TASK DETAILS >> Locate and copy each line in the data that contains the word "Analysis".

Source texts of formatted documents >>
--------
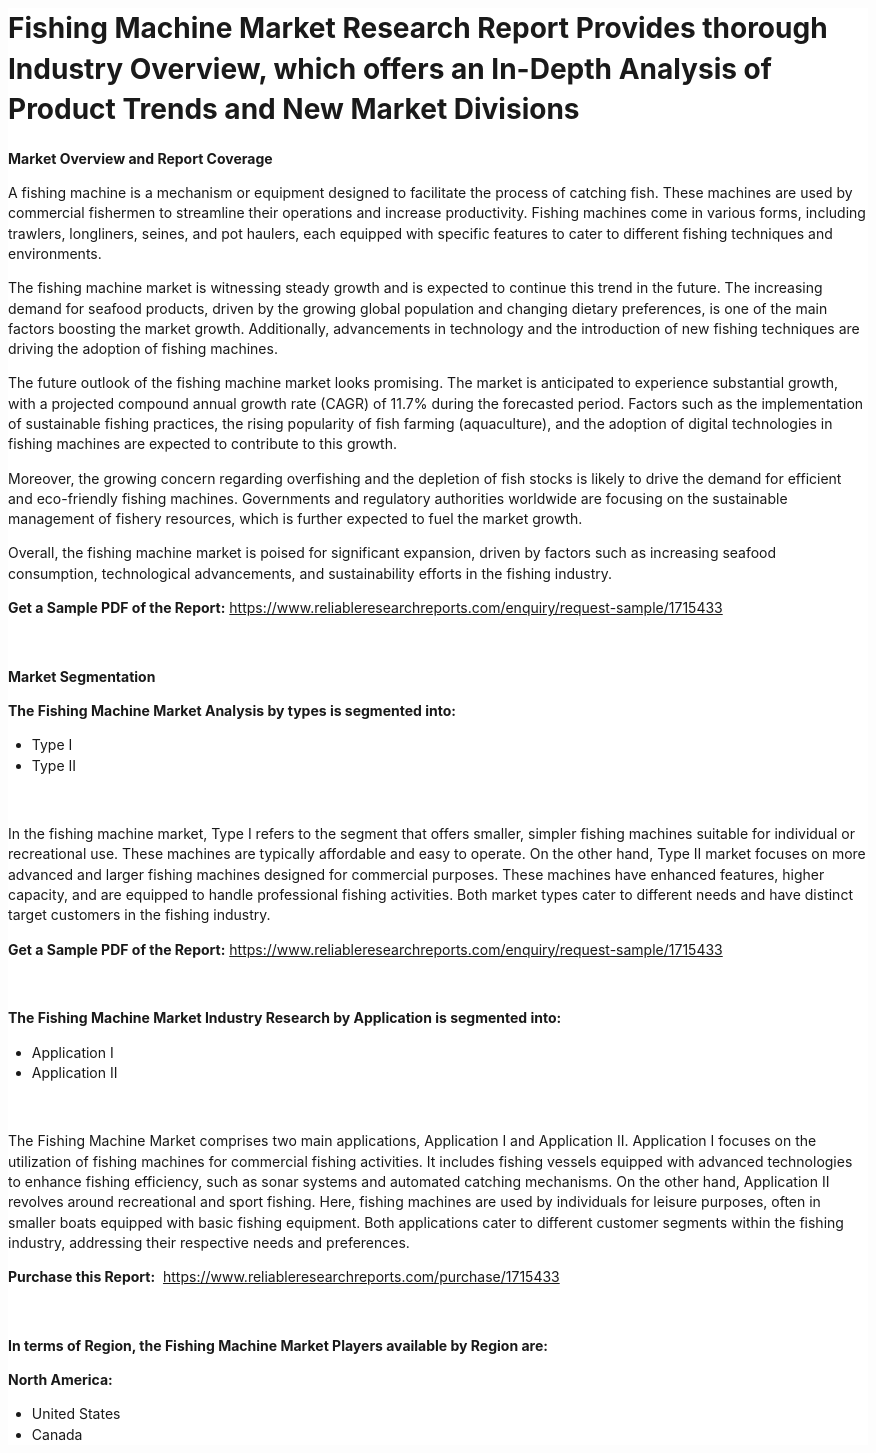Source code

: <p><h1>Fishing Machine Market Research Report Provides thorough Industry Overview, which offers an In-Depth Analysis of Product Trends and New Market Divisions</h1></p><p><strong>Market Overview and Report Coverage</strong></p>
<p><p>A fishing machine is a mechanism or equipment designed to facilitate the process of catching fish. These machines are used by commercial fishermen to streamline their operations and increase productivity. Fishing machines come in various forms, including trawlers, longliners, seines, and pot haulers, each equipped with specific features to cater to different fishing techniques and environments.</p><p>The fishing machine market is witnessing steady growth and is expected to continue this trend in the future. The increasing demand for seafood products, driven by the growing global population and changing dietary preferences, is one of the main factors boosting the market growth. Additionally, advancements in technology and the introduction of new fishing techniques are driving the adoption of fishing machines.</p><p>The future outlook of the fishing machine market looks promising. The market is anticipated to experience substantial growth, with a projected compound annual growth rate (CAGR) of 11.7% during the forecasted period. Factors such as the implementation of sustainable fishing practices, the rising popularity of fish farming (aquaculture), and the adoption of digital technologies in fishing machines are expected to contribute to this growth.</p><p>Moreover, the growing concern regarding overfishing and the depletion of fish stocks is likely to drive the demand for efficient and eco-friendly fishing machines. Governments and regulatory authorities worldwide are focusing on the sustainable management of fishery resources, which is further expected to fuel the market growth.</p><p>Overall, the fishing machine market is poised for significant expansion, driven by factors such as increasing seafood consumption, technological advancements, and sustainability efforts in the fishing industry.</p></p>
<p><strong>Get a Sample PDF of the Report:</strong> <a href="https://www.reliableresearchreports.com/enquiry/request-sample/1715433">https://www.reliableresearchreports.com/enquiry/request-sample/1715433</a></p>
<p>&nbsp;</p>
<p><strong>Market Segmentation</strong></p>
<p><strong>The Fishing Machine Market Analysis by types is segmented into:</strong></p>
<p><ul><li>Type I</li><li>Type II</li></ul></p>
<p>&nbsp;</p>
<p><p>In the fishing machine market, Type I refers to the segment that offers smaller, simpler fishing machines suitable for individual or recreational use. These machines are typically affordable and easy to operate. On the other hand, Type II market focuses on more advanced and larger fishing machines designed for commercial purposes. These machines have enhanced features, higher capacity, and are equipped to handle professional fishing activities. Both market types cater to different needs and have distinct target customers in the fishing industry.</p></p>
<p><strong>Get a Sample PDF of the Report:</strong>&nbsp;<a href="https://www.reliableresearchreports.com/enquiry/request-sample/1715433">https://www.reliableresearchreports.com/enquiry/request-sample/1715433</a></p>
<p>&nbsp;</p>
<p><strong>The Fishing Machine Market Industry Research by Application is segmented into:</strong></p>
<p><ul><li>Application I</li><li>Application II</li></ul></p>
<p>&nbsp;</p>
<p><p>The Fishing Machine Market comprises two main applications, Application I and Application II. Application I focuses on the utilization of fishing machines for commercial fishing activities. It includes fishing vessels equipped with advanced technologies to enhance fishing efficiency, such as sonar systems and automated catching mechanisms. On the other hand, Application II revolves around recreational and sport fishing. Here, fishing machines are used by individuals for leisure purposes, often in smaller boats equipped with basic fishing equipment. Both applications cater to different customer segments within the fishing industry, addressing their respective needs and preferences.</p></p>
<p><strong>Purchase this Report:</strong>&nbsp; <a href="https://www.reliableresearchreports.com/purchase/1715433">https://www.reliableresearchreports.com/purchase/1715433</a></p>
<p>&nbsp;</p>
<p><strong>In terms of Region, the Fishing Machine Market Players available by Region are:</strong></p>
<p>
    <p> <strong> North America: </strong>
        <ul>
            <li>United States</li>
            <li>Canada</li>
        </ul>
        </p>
--------
EXPECTED ANSWER >>
: <p><h1>Fishing Machine Market Research Report Provides thorough Industry Overview, which offers an In-Depth Analysis of Product Trends and New Market Divisions</h1></p><p><strong>Market Overview and Report Coverage</strong></p>
<p><strong>The Fishing Machine Market Analysis by types is segmented into:</strong></p>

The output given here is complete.